The theme, that a person is trapped in relationships, is shown in all Hemingway's
stories. In A Farewell to Arms Catherine asks Henry if he feels trapped, now that she is pregnant. He admits that he does,
"maybe a little". This idea, points out Killinger, is ingrained in Hemingway's thinking and that he was not too happy about
fatherhood. In Cross Country Snow, Nick regrets that he has to give up skiing in the Alps with a male friend to return to
his wife who is having a baby. In Hemingway's story Hills Like White Elephants the man wants his sweetheart to have an abortion
so that they can continue as they once lived. In To Have and Have Not, Richard Gordon took his wife to "that dirty aborting
horror". Catherine's death, in A Farewell to Arms, saves the author's hero from the hell of a complicated life.
Octovio Paz
Octavio Paz was born in 1914 in Mexico City.
On his father's side, his grandfather was a prominent liberal intellectual and one of the first authors to write a novel with
an expressly Indian theme. Thanks to his grandfather's extensive library, Paz came into early contact with literature. Like
his grandfather, his father was also an active political journalist who, together with other progressive intellectuals, joined
the agrarian uprisings led by Emiliano Zapata.
Paz began to write at an early age, and in 1937, he travelled to Valencia,
Spain, to participate in the Second International Congress of Anti-Fascist Writers. Upon his return to Mexico in 1938, he
became one of the founders of the journal, Taller (Workshop), a magazine which signaled the emergence of a new generation
of writers in Mexico as well as a new literary sensibility. In 1943, he travelled to the USA on a Guggenheim Fellowship where
he became immersed in Anglo-American Modernist poetry; two years later, he entered the Mexican diplomatic service and was
sent to France, where he wrote his fundamental study of Mexican identity, The Labyrinth of Solitude, and actively participated
(together with Andre Breton and Benjamin Peret) in various activities and publications organized by the surrealists. In 1962,
Paz was appointed Mexican ambassador to India: an important moment in both the poet's life and work, as witnessed in various
books written during his stay there, especially, The Grammarian Monkey and East Slope. In 1968, however, he
resigned from the diplomatic service in protest against the government's bloodstained supression of the student demonstrations
in Tlatelolco during the Olympic Games in Mexico.
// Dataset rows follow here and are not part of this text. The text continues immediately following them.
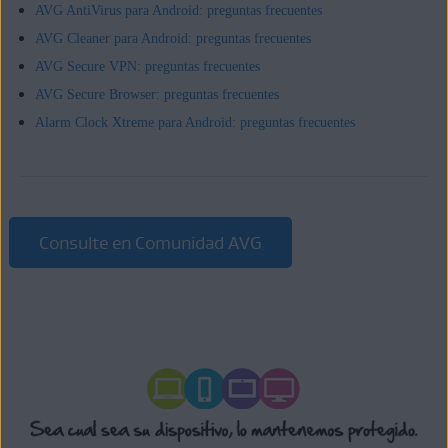
AVG AntiVirus para Android: preguntas frecuentes
AVG Cleaner para Android: preguntas frecuentes
AVG Secure VPN: preguntas frecuentes
AVG Secure Browser: preguntas frecuentes
Alarm Clock Xtreme para Android: preguntas frecuentes
Consulte en Comunidad AVG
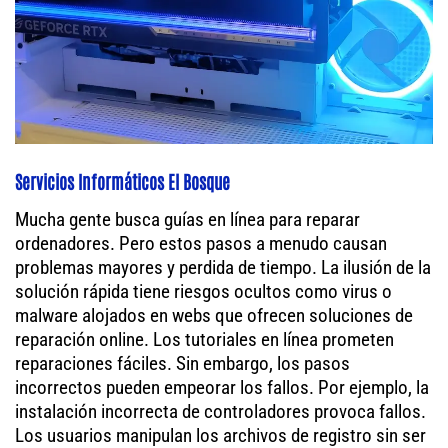
Servicios Informáticos El Bosque
Mucha gente busca guías en línea para reparar
ordenadores. Pero estos pasos a menudo causan
problemas mayores y perdida de tiempo. La ilusión de la
solución rápida tiene riesgos ocultos como virus o
malware alojados en webs que ofrecen soluciones de
reparación online. Los tutoriales en línea prometen
reparaciones fáciles. Sin embargo, los pasos
incorrectos pueden empeorar los fallos. Por ejemplo, la
instalación incorrecta de controladores provoca fallos.
Los usuarios manipulan los archivos de registro sin ser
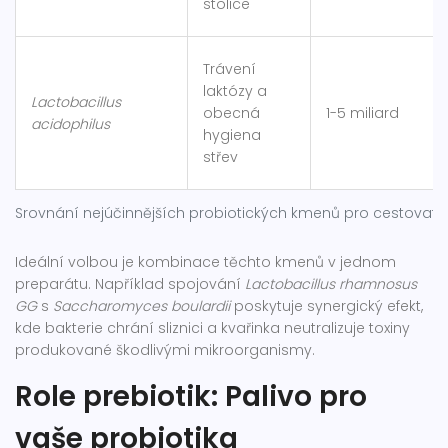
stolice
Trávení
laktózy a
Lactobacillus
obecná
1-5 miliard
acidophilus
hygiena
střev
Srovnání nejúčinnějších probiotických kmenů pro cestovate
Ideální volbou je kombinace těchto kmenů v jednom
preparátu. Například spojování
Lactobacillus rhamnosus
GG
s
Saccharomyces boulardii
poskytuje synergický efekt,
kde bakterie chrání sliznici a kvařinka neutralizuje toxiny
produkované škodlivými mikroorganismy.
Role prebiotik: Palivo pro
vaše probiotika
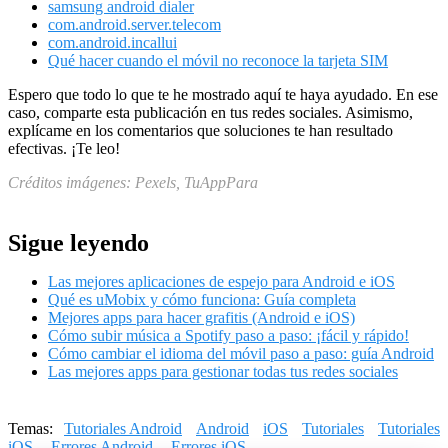
samsung android dialer
com.android.server.telecom
com.android.incallui
Qué hacer cuando el móvil no reconoce la tarjeta SIM
Espero que todo lo que te he mostrado aquí te haya ayudado. En ese
caso, comparte esta publicación en tus redes sociales. Asimismo,
explícame en los comentarios que soluciones te han resultado
efectivas. ¡Te leo!
Créditos imágenes: Pexels, TuAppPara
Sigue leyendo
Las mejores aplicaciones de espejo para Android e iOS
Qué es uMobix y cómo funciona: Guía completa
Mejores apps para hacer grafitis (Android e iOS)
Cómo subir música a Spotify paso a paso: ¡fácil y rápido!
Cómo cambiar el idioma del móvil paso a paso: guía Android
Las mejores apps para gestionar todas tus redes sociales
Temas:
Tutoriales Android
Android
iOS
Tutoriales
Tutoriales
iOS
Errores Android
Errores iOS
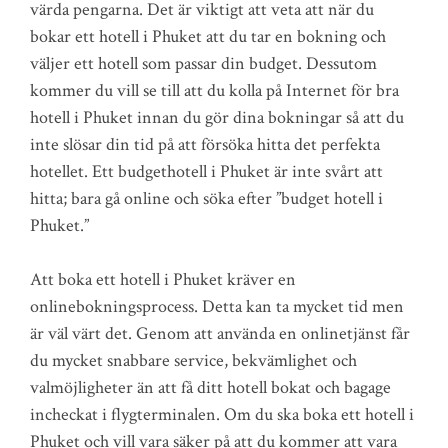
värda pengarna. Det är viktigt att veta att när du
bokar ett hotell i Phuket att du tar en bokning och
väljer ett hotell som passar din budget. Dessutom
kommer du vill se till att du kolla på Internet för bra
hotell i Phuket innan du gör dina bokningar så att du
inte slösar din tid på att försöka hitta det perfekta
hotellet. Ett budgethotell i Phuket är inte svårt att
hitta; bara gå online och söka efter ”budget hotell i
Phuket.”
Att boka ett hotell i Phuket kräver en
onlinebokningsprocess. Detta kan ta mycket tid men
är väl värt det. Genom att använda en onlinetjänst får
du mycket snabbare service, bekvämlighet och
valmöjligheter än att få ditt hotell bokat och bagage
incheckat i flygterminalen. Om du ska boka ett hotell i
Phuket och vill vara säker på att du kommer att vara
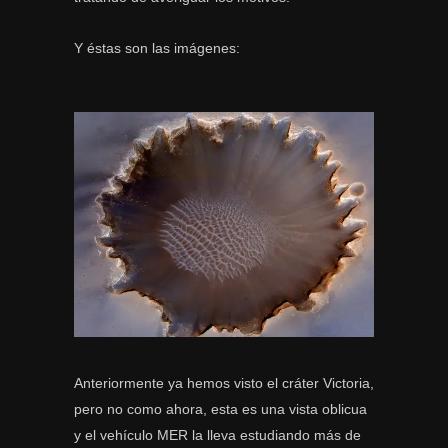
Y éstas son las imágenes:
Anteriormente ya hemos visto el cráter Victoria,
pero no como ahora, esta es una vista oblicua
y el vehículo MER la lleva estudiando más de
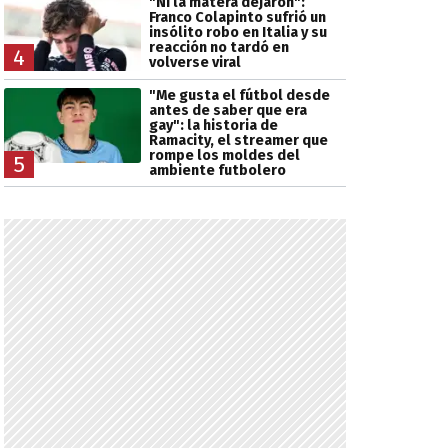
"Ni la matera dejaron":
Franco Colapinto sufrió un
insólito robo en Italia y su
reacción no tardó en
4
volverse viral
"Me gusta el fútbol desde
antes de saber que era
gay": la historia de
Ramacity, el streamer que
rompe los moldes del
5
ambiente futbolero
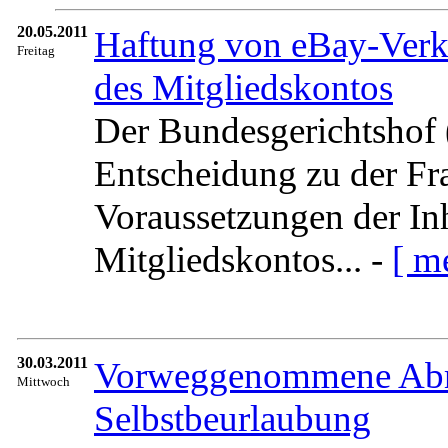
20.05.2011
Haftung von eBay-Verk
Freitag
des Mitgliedskontos
Der Bundesgerichtshof
Entscheidung zu der Fra
Voraussetzungen der In
Mitgliedskontos... -
[ m
30.03.2011
Vorweggenommene Abm
Mittwoch
Selbstbeurlaubung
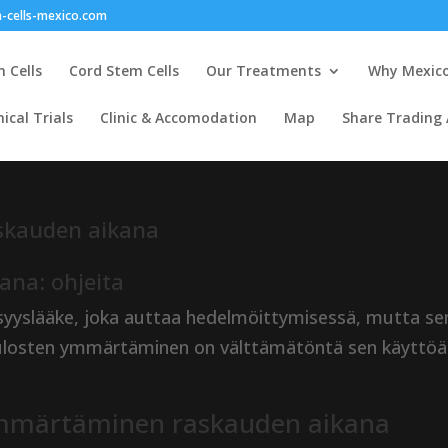
-cells-mexico.com
 Cells
Cord Stem Cells
Our Treatments
Why Mexic
nical Trials
Clinic & Accomodation
Map
Share Trading
askauden aikana
ana: ohjeita
lisyyslääke, joka auttaa hedelmöittymisessä, mutta se
tulosten ymmärtäminen on välttämätöntä sen käyttöä
ymmärtäminen raskauden aikana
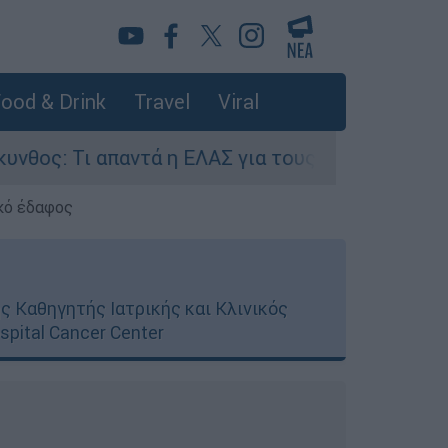
ood & Drink
Travel
Viral
τά η ΕΛΑΣ για τους 8 βιασμούς τουριστριών - «
κό έδαφος
ς Καθηγητής Ιατρικής και Κλινικός
pital Cancer Center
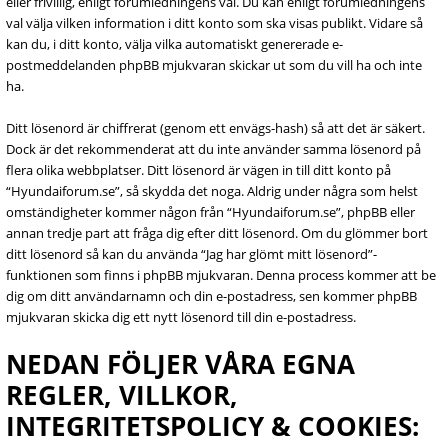
eller frivillig, enligt forumledningens val. Du kan enligt forumledningens
val välja vilken information i ditt konto som ska visas publikt. Vidare så
kan du, i ditt konto, välja vilka automatiskt genererade e-
postmeddelanden phpBB mjukvaran skickar ut som du vill ha och inte
ha.
Ditt lösenord är chiffrerat (genom ett envägs-hash) så att det är säkert.
Dock är det rekommenderat att du inte använder samma lösenord på
flera olika webbplatser. Ditt lösenord är vägen in till ditt konto på
“Hyundaiforum.se”, så skydda det noga. Aldrig under några som helst
omständigheter kommer någon från “Hyundaiforum.se”, phpBB eller
annan tredje part att fråga dig efter ditt lösenord. Om du glömmer bort
ditt lösenord så kan du använda “Jag har glömt mitt lösenord”-
funktionen som finns i phpBB mjukvaran. Denna process kommer att be
dig om ditt användarnamn och din e-postadress, sen kommer phpBB
mjukvaran skicka dig ett nytt lösenord till din e-postadress.
NEDAN FÖLJER VÅRA EGNA
REGLER, VILLKOR,
INTEGRITETSPOLICY & COOKIES:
Since then, Paz has continued his work as an editor and publisher, having
founded two important magazines dedicated to the arts and politics: Plural (1971-1976) and Vuelta, which he
has been publishing since 1976. In 1980, he was named honorary doctor at Harvard. Recent prizes include the Cervantes award in 1981 - the most important award
in the Spanish-speaking world - and the prestigious American Neustadt Prize in 1982.
Paz is a poet and an essayist.
His poetic corpus is nourished by the belief that poetry constitutes "the secret religion of the modern age." Eliot Weinberger
has written that, for Paz, "the revolution of the word is the revolution of the world, and that both cannot exist without
the revolution of the body: life as art, a return to the mythic lost unity of thought and body, man and nature, I and the
other." His is a poetry written within the perpetual motion and transparencies of the eternal present tense. Paz's poetry
has been collected in Poemas 1935-1975 (1981) and Collected Poems, 1957-1987 (1987). A remarkable prose stylist,
Paz has written a prolific body of essays, including several book-length studies, in poetics, literary and art criticism,
as well as on Mexican history, politics and culture.